The Beatles arrived in America at Kennedy Airport on February 7, 1964, and performed for the first time on American TV on Sunday, Feb. 9. The show was viewed by over 73 million Americans. But it was not their first appearance on TV in America. And that appearance on Ed Sullivan might not have happened the way it did, without the help of another man, Walter Cronkite.

In November of 1963, Alexander Kendrick at CBS News alerted Walter Cronkite to a story about a group of young men called the Beatles. Josh Darsa and a London film crew had spent an evening filming at a live performance by the long-haired musicians and their screaming girl fans. But it was a busy news week, and the story didn't immediately go on the air. Then, a few days later, President Kennedy was shot in Dallas, and it wasn't until the second week in December until Walter Cronkite decided it was appropriate to start doing feature news again.

In his foreword to the book "The Beatles Are Coming" by Bruce Spizer, Walter Cronkite remembers what happened next.

"We decided to broadcast Kendrick's Beatles piece on our Evening News program. Shortly after we were off the air, I got a call from Ed Sullivan, who was a friend of mine.
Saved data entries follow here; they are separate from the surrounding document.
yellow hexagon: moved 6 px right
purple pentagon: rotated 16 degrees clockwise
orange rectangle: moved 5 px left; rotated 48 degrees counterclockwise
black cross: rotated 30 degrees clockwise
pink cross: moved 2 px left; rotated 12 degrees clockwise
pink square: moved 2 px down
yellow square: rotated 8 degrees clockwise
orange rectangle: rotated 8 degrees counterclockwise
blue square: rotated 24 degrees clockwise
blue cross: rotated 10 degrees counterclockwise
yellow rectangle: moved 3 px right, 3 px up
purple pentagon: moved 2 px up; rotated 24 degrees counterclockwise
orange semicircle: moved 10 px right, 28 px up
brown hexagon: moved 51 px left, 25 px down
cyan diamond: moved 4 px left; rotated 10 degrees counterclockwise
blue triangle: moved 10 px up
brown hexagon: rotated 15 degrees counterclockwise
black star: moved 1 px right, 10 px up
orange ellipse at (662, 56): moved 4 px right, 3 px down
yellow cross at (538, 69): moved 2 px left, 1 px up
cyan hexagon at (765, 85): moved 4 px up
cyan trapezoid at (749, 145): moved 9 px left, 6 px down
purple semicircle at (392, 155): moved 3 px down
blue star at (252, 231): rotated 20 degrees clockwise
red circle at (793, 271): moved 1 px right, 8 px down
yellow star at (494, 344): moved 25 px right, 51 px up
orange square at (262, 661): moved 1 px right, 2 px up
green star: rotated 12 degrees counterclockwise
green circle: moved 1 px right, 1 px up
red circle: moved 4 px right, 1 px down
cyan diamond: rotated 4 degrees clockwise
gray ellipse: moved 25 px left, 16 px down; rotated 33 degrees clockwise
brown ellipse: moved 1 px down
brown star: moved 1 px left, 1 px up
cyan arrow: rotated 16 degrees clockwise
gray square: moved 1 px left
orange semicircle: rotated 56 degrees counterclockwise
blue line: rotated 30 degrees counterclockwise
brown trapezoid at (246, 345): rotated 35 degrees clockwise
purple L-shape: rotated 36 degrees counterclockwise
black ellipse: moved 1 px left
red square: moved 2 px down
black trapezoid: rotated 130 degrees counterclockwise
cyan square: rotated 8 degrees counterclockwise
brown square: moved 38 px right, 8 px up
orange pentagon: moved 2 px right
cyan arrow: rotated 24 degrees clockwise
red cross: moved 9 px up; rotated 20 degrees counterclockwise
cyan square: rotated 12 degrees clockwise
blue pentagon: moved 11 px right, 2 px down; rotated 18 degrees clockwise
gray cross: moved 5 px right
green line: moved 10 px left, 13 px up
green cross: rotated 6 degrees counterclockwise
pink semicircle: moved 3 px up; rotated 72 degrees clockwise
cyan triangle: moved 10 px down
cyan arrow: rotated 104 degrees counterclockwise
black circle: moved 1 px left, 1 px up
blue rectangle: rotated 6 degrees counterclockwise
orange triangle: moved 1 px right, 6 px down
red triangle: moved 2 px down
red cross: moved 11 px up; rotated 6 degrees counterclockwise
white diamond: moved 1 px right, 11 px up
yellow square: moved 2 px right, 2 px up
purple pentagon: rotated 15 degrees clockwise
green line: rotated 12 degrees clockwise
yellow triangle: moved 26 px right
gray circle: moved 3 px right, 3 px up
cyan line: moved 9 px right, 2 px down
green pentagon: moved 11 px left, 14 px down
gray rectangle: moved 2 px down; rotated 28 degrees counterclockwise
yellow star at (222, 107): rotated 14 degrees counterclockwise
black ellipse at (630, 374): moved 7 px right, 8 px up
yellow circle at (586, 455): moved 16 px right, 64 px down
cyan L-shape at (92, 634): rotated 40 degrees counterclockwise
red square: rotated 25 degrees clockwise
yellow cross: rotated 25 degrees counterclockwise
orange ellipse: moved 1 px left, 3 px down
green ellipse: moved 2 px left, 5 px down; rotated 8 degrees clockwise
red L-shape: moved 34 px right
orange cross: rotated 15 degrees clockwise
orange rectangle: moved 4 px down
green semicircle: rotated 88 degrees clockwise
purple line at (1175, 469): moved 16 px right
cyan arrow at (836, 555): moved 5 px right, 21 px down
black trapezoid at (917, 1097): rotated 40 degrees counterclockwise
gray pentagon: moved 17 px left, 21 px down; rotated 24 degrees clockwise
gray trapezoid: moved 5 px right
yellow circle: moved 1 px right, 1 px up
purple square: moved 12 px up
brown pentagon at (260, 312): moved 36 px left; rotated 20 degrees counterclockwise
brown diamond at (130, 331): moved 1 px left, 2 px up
He was excited about the story we had run on the long-haired British group. He said, 'Tell me more about those, what do they call them? Those bugs or whatever they call themselves.' I didn't remember the group's name and had to look down on my copy sheet for the Evening News broadcast to tell him, 'They are called the Beatles.' Ed wanted to know what I knew about the group, which was next to nothing. I told Ed I would query my guy in London. I sent my query to Alexander Kendrick and requested he contact Ed. I don't know what happened after that, but soon Ed was announcing that he would have the Beatles on his show."

Walter Cronkite, the "most trusted man in America," passed away Friday evening with his family by his side at his home in New York after a long illness. He was 92.